In my career with large corporations, I never met an evil person. I even occasionally hung out with the top executives and I found none of them to be evil or even soulless. They were all good people. It turns out there is really no one to hate, and thus any hatred I may have felt was simply misdirected at a faceless, indefinable entity. There is nothing constructive about misdirected hatred.
While the CBO report made headlines for the massive growth in income for the rich, what was often overlooked was that, on average, everyone got richer. Also, hidden in the numbers was the fact that the people earning the most tended to have at least undergraduate degrees and were older, while the people earning the least had much less education and were younger. That kind of takes the shock out of it, doesn’t it?
Proof that nearly everyone is richer can be found in the latest Apple iPhone. Both my wife and I use and enjoy iPhones. Our phones are a few years old now and are showing some wear so we decided it was time to upgrade. It has been a few weeks since Apple released the iPhone 4S so I thought, no problem, we’d just walk into a store and buy one. Not so much, it turned out — people are still lining up for them.
In order to get an iPhone 4S, you have to go to a website to reserve one. Each night at 9 p.m., the website is updated with the latest inventory. On the first night I tried it, the inventory in both the Brandon and Tampa stores was completely wiped out when I visited the website at 9:05 p.m. The next night, I discovered that the site is actually updated a few minutes before nine, but within milliseconds, nearly everything was gone. At 8:58 p.m., the site showed a few available models that were more expensive than I was willing to buy. By 25 seconds after 9 p.m., even those models were gone.
What must it be like to have people lining up, pleading to spend literally hundreds of dollars, saying, “PLEASE, PLEASE, PLEASE TAKE MY MONEY!” only to be told to try again tomorrow? Even more amazing, this has been going on for weeks. How impoverished can we be?
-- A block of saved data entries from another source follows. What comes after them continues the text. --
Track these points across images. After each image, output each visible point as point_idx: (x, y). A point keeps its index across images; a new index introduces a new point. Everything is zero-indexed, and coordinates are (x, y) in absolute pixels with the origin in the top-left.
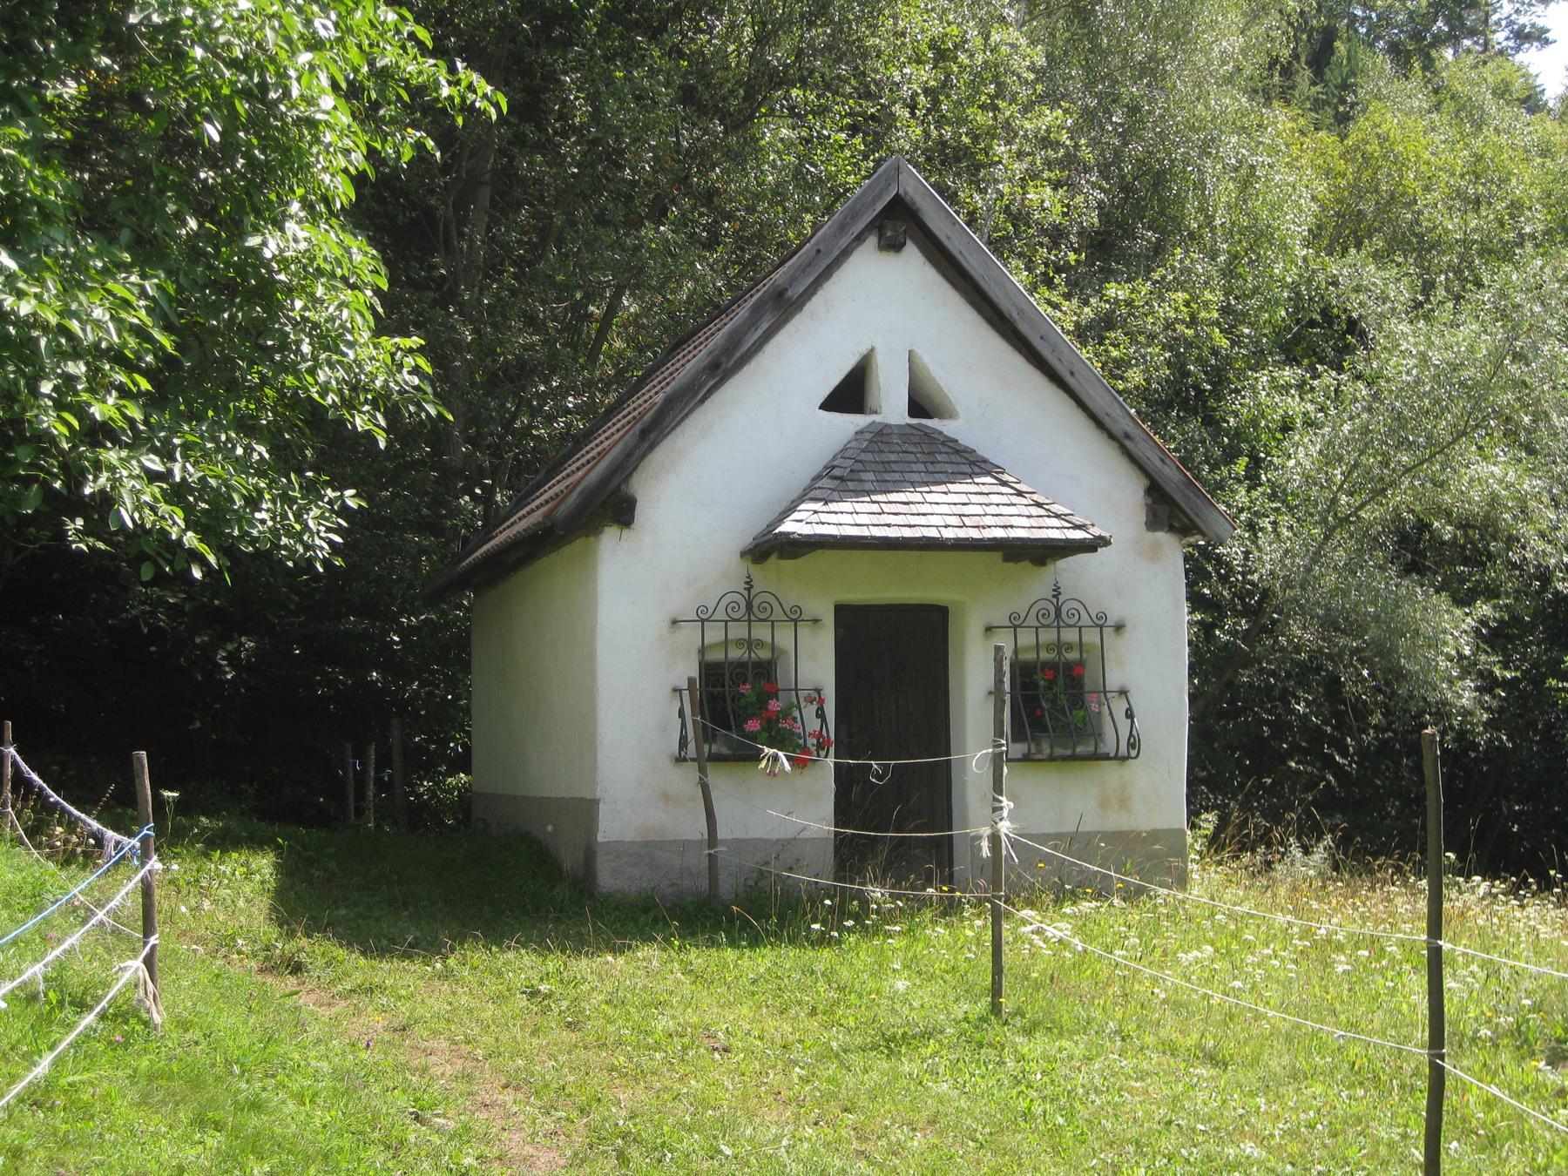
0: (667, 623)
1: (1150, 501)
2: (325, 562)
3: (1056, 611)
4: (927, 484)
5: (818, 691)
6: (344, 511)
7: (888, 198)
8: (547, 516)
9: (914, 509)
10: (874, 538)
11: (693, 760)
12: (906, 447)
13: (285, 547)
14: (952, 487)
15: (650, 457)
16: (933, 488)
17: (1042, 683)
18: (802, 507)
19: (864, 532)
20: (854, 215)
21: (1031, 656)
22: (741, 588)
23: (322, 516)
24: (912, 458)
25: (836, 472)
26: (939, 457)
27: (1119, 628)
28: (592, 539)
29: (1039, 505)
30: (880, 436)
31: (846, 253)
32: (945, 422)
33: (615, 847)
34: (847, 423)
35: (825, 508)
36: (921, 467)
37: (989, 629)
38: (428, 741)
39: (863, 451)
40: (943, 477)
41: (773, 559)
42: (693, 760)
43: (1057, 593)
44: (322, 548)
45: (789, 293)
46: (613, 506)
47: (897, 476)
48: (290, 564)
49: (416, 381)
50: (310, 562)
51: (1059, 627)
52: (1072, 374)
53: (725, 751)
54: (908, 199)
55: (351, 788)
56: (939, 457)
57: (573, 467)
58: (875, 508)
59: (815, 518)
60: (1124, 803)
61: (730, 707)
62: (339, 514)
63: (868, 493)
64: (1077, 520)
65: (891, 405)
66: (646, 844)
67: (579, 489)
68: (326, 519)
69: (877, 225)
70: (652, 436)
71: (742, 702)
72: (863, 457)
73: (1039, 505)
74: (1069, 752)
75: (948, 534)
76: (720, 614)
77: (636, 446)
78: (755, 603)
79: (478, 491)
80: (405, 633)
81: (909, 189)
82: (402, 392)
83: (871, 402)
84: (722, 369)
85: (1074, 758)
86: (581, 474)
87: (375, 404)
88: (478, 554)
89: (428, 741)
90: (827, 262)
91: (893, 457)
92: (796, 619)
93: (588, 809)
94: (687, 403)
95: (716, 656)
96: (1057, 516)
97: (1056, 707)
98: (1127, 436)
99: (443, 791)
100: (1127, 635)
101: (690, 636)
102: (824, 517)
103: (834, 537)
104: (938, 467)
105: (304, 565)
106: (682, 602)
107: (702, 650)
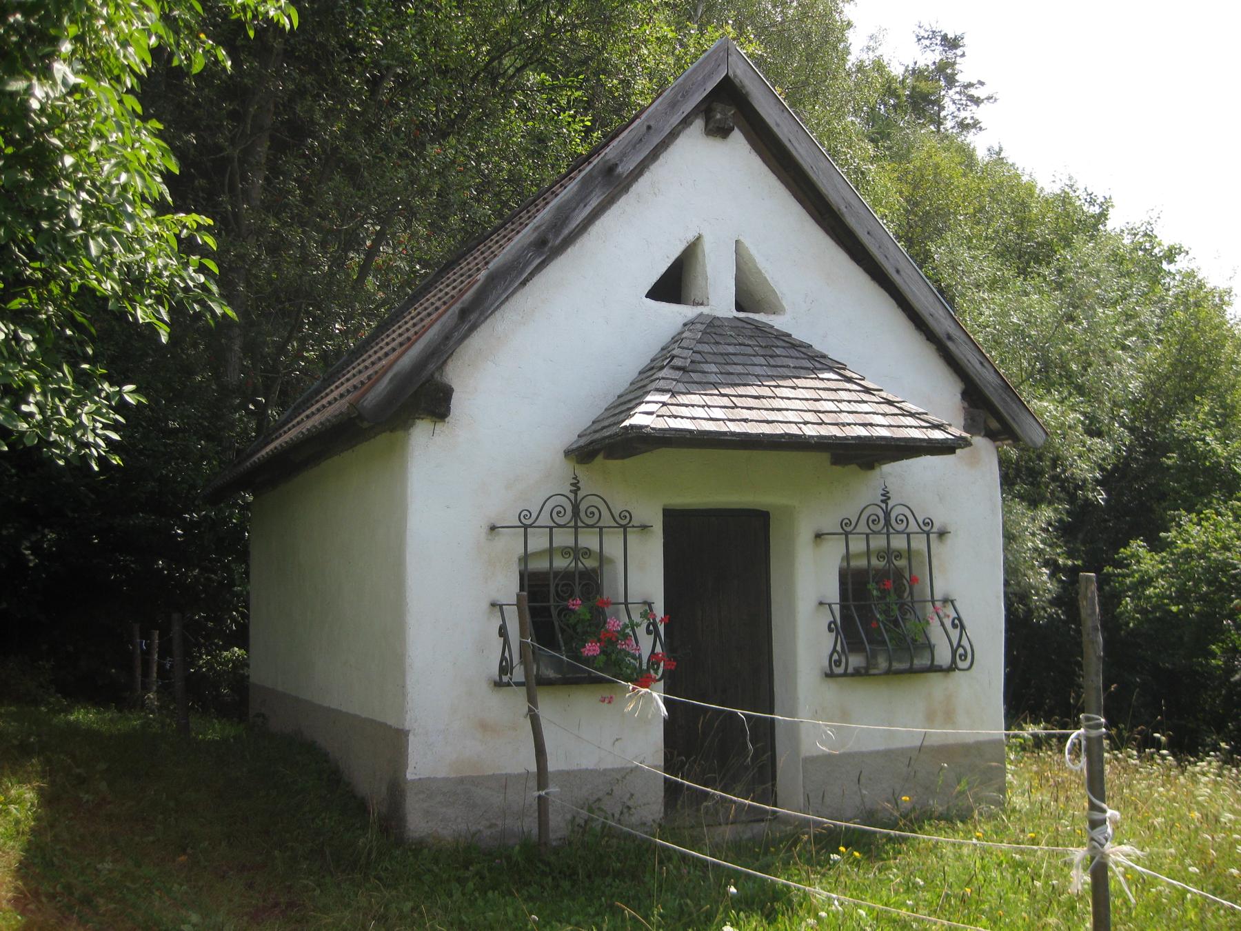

As a society, how angry can we be? It all depends upon your perspective, I guess. More people than ever seem to be hurting and 275 percent is a big raise for a small number of people. But then again, welcome to the world.
Perhaps it’s all bread and circuses. Keep the unwashed masses amused with an iPhone now and again while the seriously rich party on in 22-room Italian luxury resorts with helicopters and yachts. Besides, I’m fairly certain I discovered the one true path to wealth through my growing obsession with reading the wedding announcements in the Sunday New York Times, showing page after page of spectacularly handsome and successful young people getting married. Almost without fail, each of those young people has something in common (besides being spectacularly handsome and successful): they all have really rich parents.
So there it is: the real path to wealth is by being wealthy in the first place. Yes, the rich are getting richer, but it would appear that a bubble is forming among the one percent group. That sort of income growth simply isn’t sustainable. Sooner or later, Mom and Dad’s money will run out. But if your parents still have the coin, feel free to shoot me an email and I’ll send you the details on the Italian resort. Perhaps with a little haggling, you could get them to throw in an iPhone or two. But don’t count on it.